In 2018, Walmart acquired Eloquii for $100 million as part of its strategy to build out its online assortment with higher-margin apparel and home merchandise, and to bring in talent that could help Walmart accelerate its digital strategy. However, the retailer has decided to sell Eloquii, which has a loyal consumer base and is part of the growing plus-size apparel market.
FullBeauty Brands’ Plans for Eloquii
FullBeauty Brands, which has 5 million active customers, plans for Eloquii to be an anchor in its “digital mall” and help it gain a foothold with millennial and Gen Z consumers. The profitable FullBeauty Brands has annual revenue of $1 billion, a small slice of the $81 billion total addressable market for plus-size apparel. FullBeauty Brands CEO Jim Fogarty said Eloquii is “very data-driven” and “very fast to market,” and that the company plans to learn from Eloquii’s business.
After acquiring Eloquii, Walmart created a new brand of inclusive-sized apparel, which it will continue to sell after the divestiture. Walmart’s e-commerce goals have shifted from growing the number of available items to improving the financials of the digital business, according to executives.

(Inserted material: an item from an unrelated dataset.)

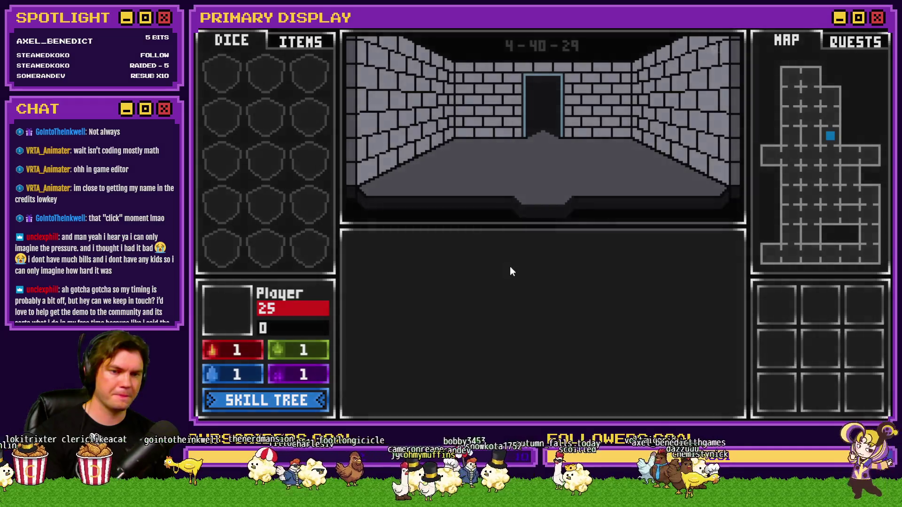
key(F9)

Walmart CEO Doug McMillon said the focus is now on execution and operating margin improvement.
While Lore left Walmart in 2021 after five years, his contributions significantly transformed the retailer’s e-commerce business, including fulfillment operations, shopper delivery options, and speed. His efforts boosted the number of products sold online from 70 million to “hundreds of millions” today. Walmart’s online sales now make up 13% of total annual sales, as of its most recent fiscal year-end, up from 5% in 2019.
Walmart has divested several other Lore-led acquisitions in recent years, including Modcloth, Bare Necessities, and ShoeBuy. Despite some unsuccessful ventures, Lore’s efforts have significantly impacted Walmart’s e-commerce business.